Question & Answer Forum

Does Matthew 18:15 teach that a believer must seek redress when he is wronged?

Some differences between believers are trivial and require tolerance, not redress. In 1 Corinthians 6:7, Paul reproved the Corinthians for seeking redress by going to law. He asked them, “Why do ye not rather take wrong?” Taking another Christian before a court is clearly wrong. A matter taken to court cannot be called “trivial.” Taking wrong rather than seeking redress is clearly the preferred option.

When should a believer go to another who has trespassed against him to get a matter made right? The word “trespass” in this text is the usual word for “sin,” or “miss the mark.” Hence, this is not merely a slight or difference of opinion but a matter that must be rectified so the offender may be cleansed from his sin and restored to the Lord.

Matthew 5:24 gives us the responsibility of the one who offends, “Leave there thy gift before the altar, and go thy way; first be reconciled to thy brother, and then come and offer thy gift.” His sin makes acceptable worship impossible until the matter is rectified.

J. Slabaugh

In Matthew 18:16, what is the role of the “two or three witnesses,” and are they related to the “two” in verse 19 or the “two or three” in verse 20?

The two or three witnesses seem to do more than merely “witness,” since the Lord Jesus adds, “if he shall neglect to hear them These accompanying brethren seem to make an appeal along with the offended brother, and subsequently bear witness to the failed attempts at reconciliation and the apparent intransigence of the offender. When this man’s rebellion extends to failure to “hear the church,” discipline must be carried out.
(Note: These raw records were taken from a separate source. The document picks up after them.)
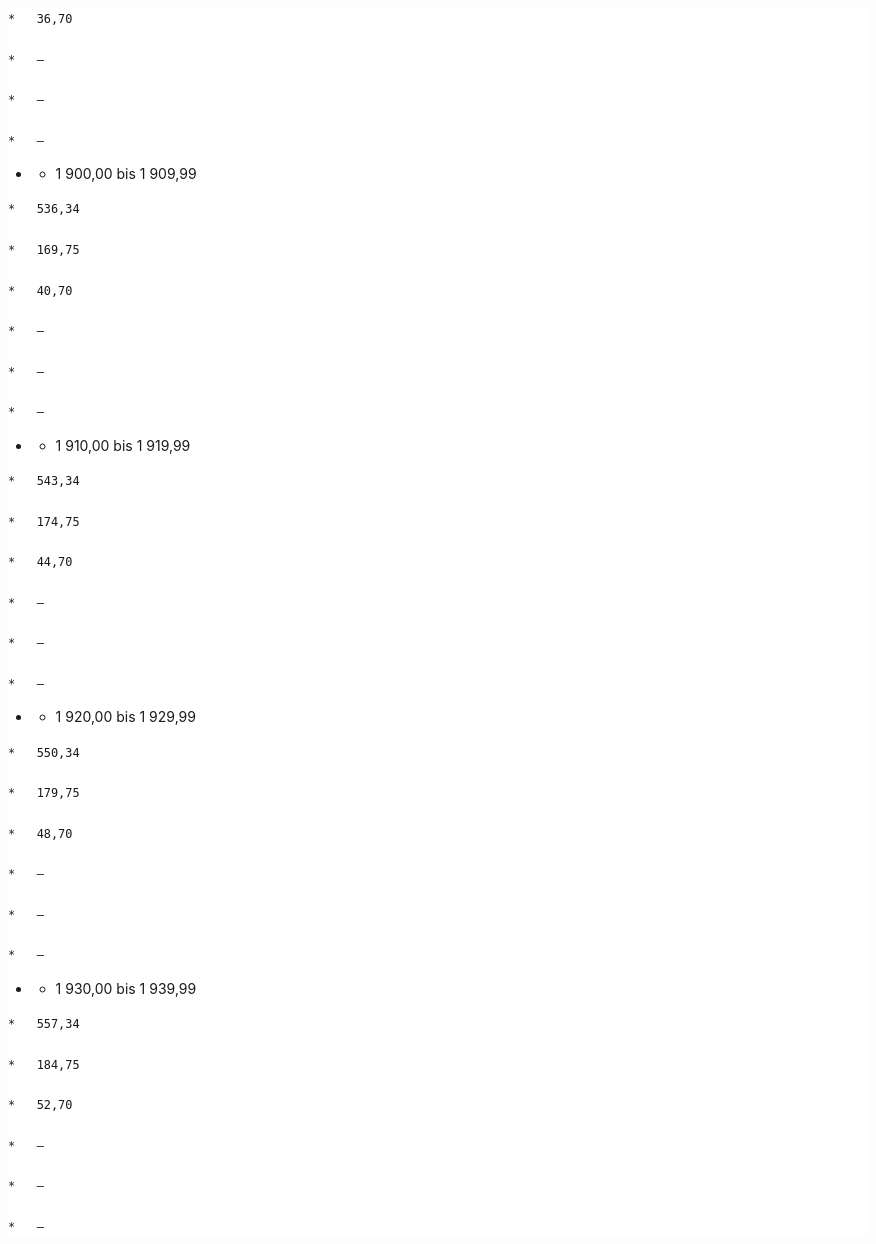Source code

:     *   36,70

    *   –

    *   –

    *   –


*    *   1 900,00 bis 1 909,99

    *   536,34

    *   169,75

    *   40,70

    *   –

    *   –

    *   –


*    *   1 910,00 bis 1 919,99

    *   543,34

    *   174,75

    *   44,70

    *   –

    *   –

    *   –


*    *   1 920,00 bis 1 929,99

    *   550,34

    *   179,75

    *   48,70

    *   –

    *   –

    *   –


*    *   1 930,00 bis 1 939,99

    *   557,34

    *   184,75

    *   52,70

    *   –

    *   –

    *   –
Heaven’s authority is behind the action of the assembly, for it is carrying out the mind of God (verse 18). It is perhaps part of their exercise for the offending man’s recovery that is motivating the praying brethren in verse 19, where it is interesting to note again the link between heaven and earth – this time displaying God’s response to the spiritual exercise of these brethren. An assembly’s authority and power – including its actions of “putting away” and receiving back – are based on its character as gathered to His Name (verse 20) and representing our Lord Jesus in this world.

E. Higgins

To what circumstances does Matthew 18:17 apply?
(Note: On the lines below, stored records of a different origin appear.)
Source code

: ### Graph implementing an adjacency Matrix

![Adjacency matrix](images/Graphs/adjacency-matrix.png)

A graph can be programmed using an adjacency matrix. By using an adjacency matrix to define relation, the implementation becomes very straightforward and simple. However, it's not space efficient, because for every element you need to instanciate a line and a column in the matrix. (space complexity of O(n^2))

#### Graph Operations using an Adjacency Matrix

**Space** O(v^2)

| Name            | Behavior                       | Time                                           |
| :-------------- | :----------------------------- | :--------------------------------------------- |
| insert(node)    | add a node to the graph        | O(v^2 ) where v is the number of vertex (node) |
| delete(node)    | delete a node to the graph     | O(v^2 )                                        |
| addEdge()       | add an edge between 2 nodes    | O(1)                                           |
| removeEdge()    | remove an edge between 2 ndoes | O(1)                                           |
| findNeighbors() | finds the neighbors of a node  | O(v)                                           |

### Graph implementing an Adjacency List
“Let him be unto thee as an Aheathen man…” cannot mean “personal withdrawal”; this destroys assembly unity (Ephesians 4:3; 1 Corinthians 12:27). The of fender is put among “them that are without” (1 Corinthians 5:13). This case is more subjective than 1 Corinthians 5:13 and 1 Timothy 1:20; therefore it requires greater care. Such action is clearly a last resort. Rushing to enforce this passage denies other NT teaching (James 2:13; 1 Corinthians 13:5, 7). The initial problem must involve a moral issue of right and wrong (“trespass” is translated “sin” 38 of 43 times) which is public in nature; “forgiving one another” (Ephesians 4:32) in personal matters means not exacting payment for wrongs. The circumstances must include a thorough attempt to both contain the problem (“between him and thee alone”) and also, by patiently explaining his fault, win the brother. Should this fail, reliable witnesses must impartially and indisputably document the original offense and further attempts to resolve it (1 Timothy 5:21). Telling the church is still intended to resolve it favorably. The church speaks to the offender through its guides, who are “apt to teach,” “patient,” and “take care of” the believers as one would an emergency room patient (1 Timothy 3:2, 3, 5; Luke 10:34, 35). When the offender still will not recognize his sin, heaven decrees his excommunication. Dependent on God, the elders guide the assembly in administering heaven’s decision. The believer is put away for refusing to submit to God’s Word.

D. Oliver

Does Matthew 18:20 teach that overseers put a person away from the assembly?

The parable of the straying ep (verses 12-14) is an important part of the context of Matthew 18:20. The differences between this parable and the story of the lost sheep (Luke 15:4-7) are important. There the sheep is “lost”; here it has “gone astray.” Here, the 99 are not in the wilderness, and the effort may prove to be a failure, as it was in the hypothetical case (verse 17). This is descriptive of the work of godly shepherds to recover a straying believer. Seeing recovery is shepherd work, there is good reason to consider the “two or three” of verses 16, 19 and 20 to be assembly elders or shepherds.

Elders act for an assembly in discipline cases, but their judgment is not arbitrary; it is in obedience to Heaven’s judgment. “Whatsoever ye shall bind on earth shall be (having been) bound in Heaven.” The action of an assembly carries out God’s judgment. However, it is not merely elders who “put away”; it is an assembly action (1 Corinthians 5:13) with elders acting for it. Very often there are details of sin that should be only known and handled by elders. They have the confidence of the assembly and act tenderly as shepherds in behalf of the assembly.